The boundary, if you will, is the PWA does not get access to platform specific APIs like a native app would. But honestly, today the differences between native apps and PWAs are so minimal there is not a lot that could be gained by providing access to the platform specific APIs anyway.
So you are left with a PWA installed using Chrome on Android is a full blow native app, just without the Play Store or some private app store involved!
Non-Chrome Browsers Add to Homescreen
Unfortunately, even though Google has made the WebAPK plumbing available for other browsers to use, they haven't.
And it is frustrating.
Instead of a nice event driven installation process the user must fumble around to add the PWA to their device homescreen, just like iOS.
Some browsers, like FireFox, Opera and Samsung Internet will display an icon in their address bar to indicate the site can be added to the home screen as a PWA, but no one outside of the hard core PWA fanboys like me know this is a thing.
Sure a few people will hit the icon to see what happens, but for the most part consumers are not so fearless and would not want to risk triggering something that will 'break' their phone if you will.
This leaves it up to use to 'guide' the user to the settings menu or the icon to let them know how to add to the home screen and that it is 'safe' for them to do.
After the PWA is installed it will launch according to the web manifest values, but they are not WebAPKs.
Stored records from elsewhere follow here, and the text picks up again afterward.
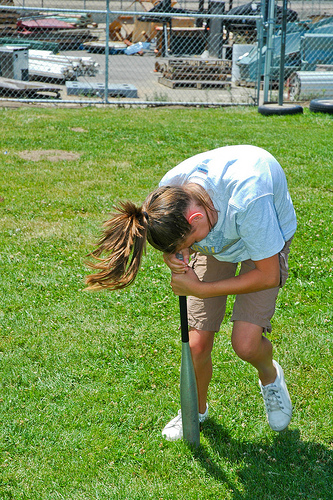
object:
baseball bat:
[179, 253, 202, 450]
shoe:
[258, 357, 293, 432]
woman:
[80, 143, 299, 445]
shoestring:
[262, 384, 285, 413]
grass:
[0, 88, 333, 499]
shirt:
[157, 143, 299, 265]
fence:
[0, 0, 333, 110]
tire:
[308, 95, 332, 116]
This means no settings control or app shelf presence. Just an icon on the homescreen, usually with the browser's icon overlaid in a corner of the application's home screen icon.
Again, this is something the Add to Home screen library helps to abstract away so you can prompt the user with graphics and instructions for a specific browser.
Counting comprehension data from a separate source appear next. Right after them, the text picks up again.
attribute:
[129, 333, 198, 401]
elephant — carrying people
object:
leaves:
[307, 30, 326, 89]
Add Progressive Web App to Desktop
To confuse you even a little more let's talk about adding a progressive web app to your PC or Mac desktop. Notice, not add to homescreen, since well we don't call it a home screen on our laptops.
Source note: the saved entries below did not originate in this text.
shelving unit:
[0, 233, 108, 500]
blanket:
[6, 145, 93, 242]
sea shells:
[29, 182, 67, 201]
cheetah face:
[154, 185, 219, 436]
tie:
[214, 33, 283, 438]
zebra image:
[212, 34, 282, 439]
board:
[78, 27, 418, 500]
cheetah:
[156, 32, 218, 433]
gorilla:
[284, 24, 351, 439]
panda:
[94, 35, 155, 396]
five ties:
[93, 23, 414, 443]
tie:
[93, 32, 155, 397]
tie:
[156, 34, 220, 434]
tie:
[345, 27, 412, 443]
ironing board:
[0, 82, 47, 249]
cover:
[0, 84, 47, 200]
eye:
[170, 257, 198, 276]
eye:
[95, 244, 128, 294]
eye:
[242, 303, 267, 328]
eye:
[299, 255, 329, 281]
Chrome and the Chromium based Edge will add the PWA"s icon to the desktop in response to the 'beforeinstallprompt' sequence. You will even see the application listed in the Windows start menu application list.
The PWA is also present in Windows application uninstall list, which means you can 'remove' it from the computer.
You can also pin a PWA to the taskbar, just like any other app.
What we don't have are Windows Live Tile support or the old pinned sites features we had when a web site was pinned to the task bar using the now deprecated Internet Explorer.
Installed progressive web apps will launch according the web manifest display property, which for me means standalone mode. So, they launch just like a regular application.
Other than Chrome and new Edge the other browsers have a similar store as they do on Android. You have to provide some sort of way point based map to guide them to the settings menus to install the PWA.
The Add to Home screen or Install step is an important part of the Progressive Web Application engagement life-cycle. You just have to understand how the experience is fragmented and provide an appropriate experience to guide the user to install your application.
You may need to exercise some control over this experience so the user is not constantly prompted, but prompted when appropriate. This is why using an Add to Home screen tool like our library can give you control over the prompt timing and messaging to guide the user through the process.
Because you are trying to connect with your customer you need to make sure they are comfortable with the install process. They not only need to know how to do it, but also know it is safe.
My hope is someday soon all browsers will not only support the 'beforeinstallprompt' event, but will also support some form of the WebAPK. This will give us a fair shot at progressive web applications have that final piece of parity we need to leverage native app capabilities. For now, we are close enough, just fragmented.